We will pull through this

Illustration of cheerful villagers walking together, carrying baskets of food and wearing old-fashioned clothing. The scene is from Stone Soup by Marcia Brown and represents community members each contributing something small to make a shared meal.
“A rich man’s soup—and all from a few stones. It seemed like magic!”
— Illustration by Marcia Brown from Stone Soup (1947). Used here under fair use for educational commentary.

This image is included to illustrate the metaphor of “stone soup thinking” as applied to collaborative faculty research strategies. Its use falls under fair use based on its transformative purpose, non-commercial context, and limited scope within a university publication.

Hello, and welcome to my third contribution to the Global Futures Office of Research Development and Strategy (GFORDS) blog.
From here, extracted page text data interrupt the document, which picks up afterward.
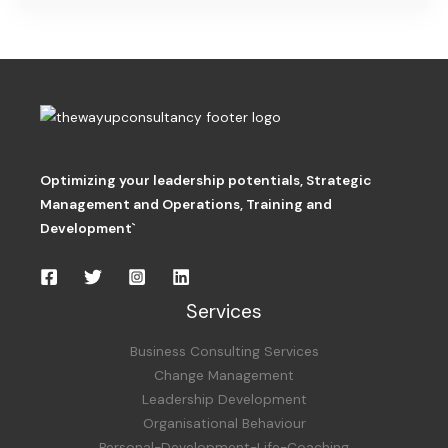
Optimizing your leadership potentials
,
Strategic
Management and Operations,
Training and
Development`
Services
Business Consulting Services
Change Management
Leadership Development
Organisational Behaviour
Personal-Development-Life-Coaching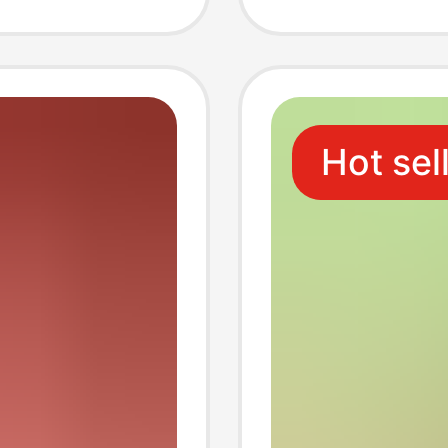
pkin,
hygien
Hot sel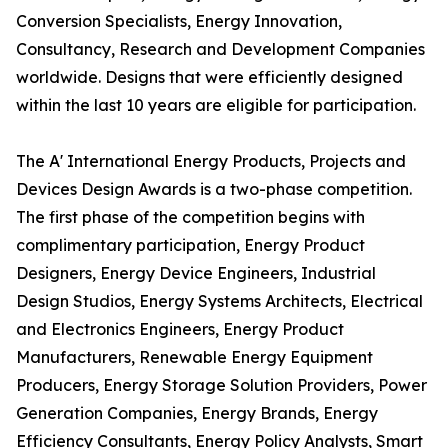
Conversion Specialists, Energy Innovation,
Consultancy, Research and Development Companies
worldwide. Designs that were efficiently designed
within the last 10 years are eligible for participation.
The A' International Energy Products, Projects and
Devices Design Awards is a two-phase competition.
The first phase of the competition begins with
complimentary participation, Energy Product
Designers, Energy Device Engineers, Industrial
Design Studios, Energy Systems Architects, Electrical
and Electronics Engineers, Energy Product
Manufacturers, Renewable Energy Equipment
Producers, Energy Storage Solution Providers, Power
Generation Companies, Energy Brands, Energy
Efficiency Consultants, Energy Policy Analysts, Smart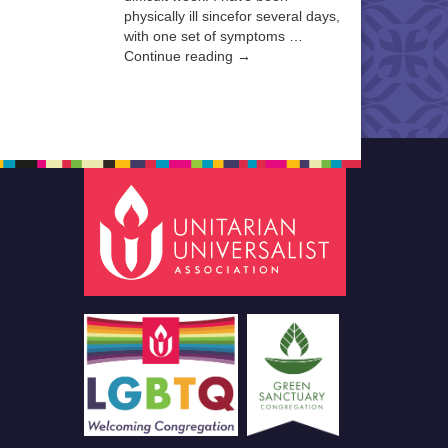
physically ill sincefor several days,
with one set of symptoms …
Continue reading →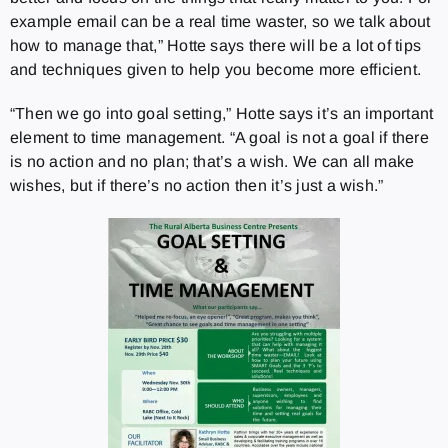
example email can be a real time waster, so we talk about
how to manage that,” Hotte says there will be a lot of tips
and techniques given to help you become more efficient.
“Then we go into goal setting,” Hotte says it’s an important
element to time management. “A goal is not a goal if there
is no action and no plan; that’s a wish. We can all make
wishes, but if there’s no action then it’s just a wish.”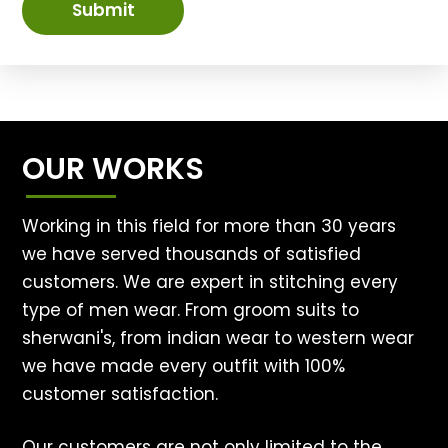
Submit
OUR WORKS
Working in this field for more than 30 years
we have served thousands of satisfied
customers. We are expert in stitching every
type of men wear. From groom suits to
sherwani's, from indian wear to western wear
we have made every outfit with 100%
customer satisfaction.
Our customers are not only limited to the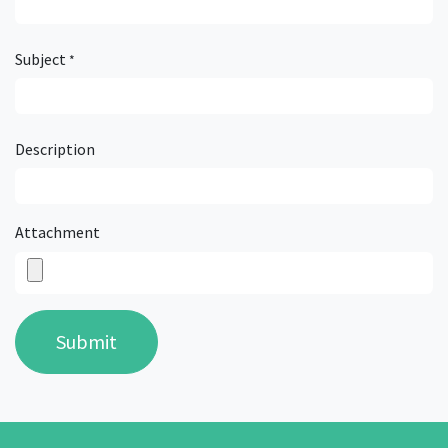
Subject
*
Description
Attachment
Submit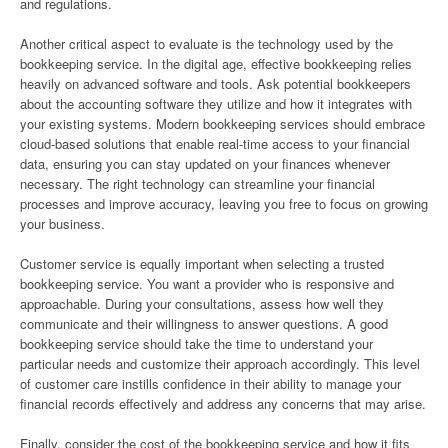
and regulations.
Another critical aspect to evaluate is the technology used by the
bookkeeping service. In the digital age, effective bookkeeping relies
heavily on advanced software and tools. Ask potential bookkeepers
about the accounting software they utilize and how it integrates with
your existing systems. Modern bookkeeping services should embrace
cloud-based solutions that enable real-time access to your financial
data, ensuring you can stay updated on your finances whenever
necessary. The right technology can streamline your financial
processes and improve accuracy, leaving you free to focus on growing
your business.
Customer service is equally important when selecting a trusted
bookkeeping service. You want a provider who is responsive and
approachable. During your consultations, assess how well they
communicate and their willingness to answer questions. A good
bookkeeping service should take the time to understand your
particular needs and customize their approach accordingly. This level
of customer care instills confidence in their ability to manage your
financial records effectively and address any concerns that may arise.
Finally, consider the cost of the bookkeeping service and how it fits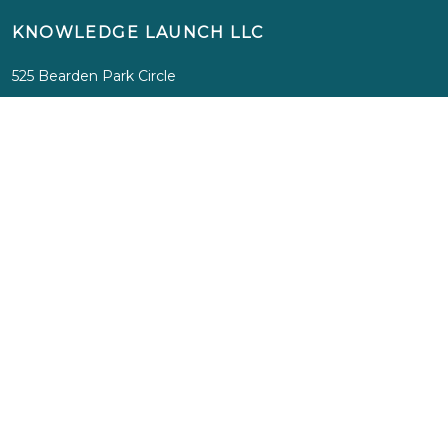
KNOWLEDGE LAUNCH LLC
525 Bearden Park Circle
Knoxville, TN 37919
info@knowledgelaunch.com
865 329 9260
SITE
Experiences
Immersions
Media
Inspiration
About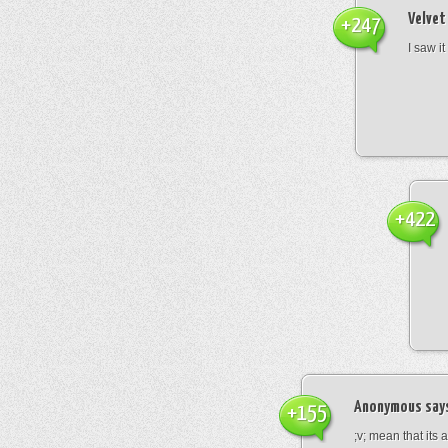
Velvet
+247
I saw it
+422
Anonymous
say
+155
;v; mean that its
An enormous amount has happened since the first two entries, in which I introduced myself (here) and in which I elaborated on some of the large-scale aspects of the structure of the Julie Ann Wrigley Global Futures Laboratory (GFL), particularly the “Five Spaces.”

In this blog, I’d like to reflect on some of the challenges that have emanated from Washington, DC under the new administration, and some of the responses we might formulate.

The first thing to say is that this year has been difficult. It is hard not to feel like we are under assault – that our work and our vision and, for many of us, even our lives and our identities are not valued.

The second is that it may very well get harder. The assault on our values will likely not ease up, and the financial consequences of the federal cuts have yet to fully work their way through the system. The next federal budget is not shaping up to be much of a relief. If there are macro-economic consequences to federal policies, i.e., an economic slowdown, then budgets will get tighter still (e.g., TRIF funds derived from state sales tax will fall as economic activity falls).

The third is that we will pull through this – together. We have a mission with broad support both inside and outside the university, articulated through the Design Aspirations and the university Charter. We have students and external partners who rely on the work that we do. We have our individual commitments, together with our colleagues, to advance knowledge for the public good. We have great wealth in the collegial, collaborative environment of GFL and ASU.

So, concretely, how do we move forward without being able to plan on having the financial resources we have had?

My first partial answer to that question is about our disposition. I call it “stone soup thinking,” after the children’s book Stone Soup, by Marcia Brown (please do spend 9-10 minutes and have it read to you here). Everyone has something to contribute to advancing our common goals. It takes some effort to elicit the collaborations that will do so, but that effort doesn’t cost any money, and we can achieve important outcomes by engaging a wide set of participants. Over the coming academic year, GFORDS will be hosting “strategic doing” and other workshops aimed to boost new collaborations in a low-resource way.

My second partial answer is that there are also low-cost, high-reward research activities that we can focus on. For example, writing a really good review paper for your field takes nothing but time, and it turns out that review papers are cited much more highly than those reporting original research (according to one study, on average 3X the citation rate). Writing review papers can also be great for building a new or refreshed syllabus, particularly with a graduate student who might be going off to teach, or with an undergraduate student going off to grad school. To this end, I have a tentative commitment from Barry Bozeman, professor emeritus in the Watts College (and President Crow’s PhD advisor!) to teach a class for colleagues on how to write a kick-*ss review article later in the fall semester.

My third partial answer is that GFL will be taking a new, and I hope invigorating, approach to the focal areas and the Global Futures Scientists and Scholars network. As you may have seen in an earlier message, we are going to be treating the GFSS network as something like a professional society, and the focal areas as something like organized sections of that society. Every member of the society – all the Scientists and Scholars – will get to choose a small number of focal areas (2 or 3) to affiliate with. The list of focal areas will be open to expansion beyond the current 14 or so based on preferences elicited from the scientists and scholars. Focal areas will self-organize with some (very) modest administrative support from GFL, with the possibility that as they develop and as we can manage, additional organizational and financial support will be available to seed projects, etc. GFORDS will provide some services to focal areas that require them, in particular, the possibilities of:

  • list/subscriber management, meeting support, and elicitation and sharing of focal area/membership achievements;
  • assistance with developing research identity, research strategy and alignment for the focal area;
  • training in research and impact storytelling; and
  • the opportunity to engage in “strategic doing” and other activities that will help the focal areas prioritize areas of collaboration that do not require large amounts of money or time.

These efforts are all ways to build community across GFL and resilience to the radical new challenges in the environment, as well as to advance our common goals of discovery and impact. If you have other ideas about how to accomplish these goals in this environment, please let me know. Otherwise, please just let us know which existing or new focal areas you would like to participate in, and think about what ingredients you’d like to offer to GFL’s stone soup.